The AI spectrum is not completely black and white. It has a few intermittent shades of grey that need to be taken into consideration before taking a full-blown approach to its adoption. In a survey, one-fourth of the sample size said that they would not use AI-powered health services. This apprehension basically stems from the absence of a human-level cognition.
It is rather easy to manipulate the AI algorithms, as even a slight tweak in the data can corrupt the produced outcome. As AI learns and grows by feeding on data, the susceptibility of errors made by AI systems is extremely high, given the frequent occurrences of data breaches and cybersecurity threats. The inability of AI to take a judgment call in such situations turns out to be one of the biggest risks that its implementation will expose the healthcare industry to. Some bad players in the industry may even take advantage of this shortcoming to leverage financial gains and rip off patients based on an orchestrated diagnosis.
Being a machine, at the end of the day, AI cannot compare to human doctors. One minor defect can cost the lives of the patients. Although AI is being implemented to decrease the possibility of medical errors, the same tool can produce reverse effects due to unintended misdiagnosis. This dark side of Artificial Intelligence creates the need for two things – one, regulatory compliance for AI in healthcare, and two, impeccable healthcare IT software testing.

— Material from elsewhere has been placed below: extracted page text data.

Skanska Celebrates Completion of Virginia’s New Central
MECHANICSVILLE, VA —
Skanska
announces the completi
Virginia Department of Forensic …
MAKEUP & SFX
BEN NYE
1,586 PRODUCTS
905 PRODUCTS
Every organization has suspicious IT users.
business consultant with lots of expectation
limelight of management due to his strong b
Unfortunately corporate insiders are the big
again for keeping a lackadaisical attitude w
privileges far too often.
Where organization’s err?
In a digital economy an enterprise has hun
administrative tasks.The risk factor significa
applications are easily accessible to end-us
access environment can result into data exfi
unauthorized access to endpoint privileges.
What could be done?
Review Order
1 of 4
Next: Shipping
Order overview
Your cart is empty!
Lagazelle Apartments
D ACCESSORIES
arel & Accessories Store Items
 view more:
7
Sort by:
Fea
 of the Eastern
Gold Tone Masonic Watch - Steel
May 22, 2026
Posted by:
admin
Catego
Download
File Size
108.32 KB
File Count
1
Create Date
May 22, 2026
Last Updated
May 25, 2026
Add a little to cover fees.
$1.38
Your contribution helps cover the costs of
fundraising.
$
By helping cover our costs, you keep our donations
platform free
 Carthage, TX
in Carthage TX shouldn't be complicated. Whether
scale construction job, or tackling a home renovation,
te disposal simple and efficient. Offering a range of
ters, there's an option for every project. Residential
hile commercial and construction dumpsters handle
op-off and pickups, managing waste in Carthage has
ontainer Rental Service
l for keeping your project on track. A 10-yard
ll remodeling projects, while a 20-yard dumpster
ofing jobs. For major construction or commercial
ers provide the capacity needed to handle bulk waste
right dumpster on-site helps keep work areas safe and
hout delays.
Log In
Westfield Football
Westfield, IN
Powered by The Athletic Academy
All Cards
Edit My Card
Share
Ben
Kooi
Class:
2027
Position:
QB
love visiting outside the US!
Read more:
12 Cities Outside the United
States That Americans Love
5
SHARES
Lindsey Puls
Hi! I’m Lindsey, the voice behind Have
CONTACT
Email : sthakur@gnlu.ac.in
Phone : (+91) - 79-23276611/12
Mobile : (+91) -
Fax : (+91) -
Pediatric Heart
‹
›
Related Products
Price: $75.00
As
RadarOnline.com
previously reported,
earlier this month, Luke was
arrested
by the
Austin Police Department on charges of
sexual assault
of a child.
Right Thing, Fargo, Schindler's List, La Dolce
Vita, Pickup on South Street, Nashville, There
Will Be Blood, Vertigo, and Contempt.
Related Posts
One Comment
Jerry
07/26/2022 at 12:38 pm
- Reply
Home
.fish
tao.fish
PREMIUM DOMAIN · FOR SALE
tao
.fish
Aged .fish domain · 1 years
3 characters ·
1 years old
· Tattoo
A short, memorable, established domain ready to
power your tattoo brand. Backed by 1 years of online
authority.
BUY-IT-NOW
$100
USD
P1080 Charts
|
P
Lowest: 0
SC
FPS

The openness to accept AI requires that authorities take care of the legal aspects and set down proper guidelines and regulations. An AI tool keeps feeding on new data and information and applies ML algorithms to constantly evolve based on that new information. Therefore, even if the authorities lay out compliance rules for a particular AI application or system, they will be irrelevant for the evolved algorithm. Finding a way around this will be a challenge, that too a gigantic one.
Implementing AI-based systems demand seamless flow of data, uninterrupted interconnectivity between a series of devices, and defect-free showcasing of outcomes. Cybersecurity and data privacy being the main concerns take the highest priority. To ensure that all this comes together and drives the desired results, AI developers need to incorporate optimal software quality assurance services. Healthcare domain testing for AI applications may prevent fatal blunders as the stakes involve life and death. Intricate and detailed healthcare application testing should be carried out to identify potential vulnerabilities and prevent glitches in terms of security and performance of the AI systems.
There is no doubt that AI in healthcare will open many windows of opportunities, but it should be seen that those windows do not provide entrance to the dark forces.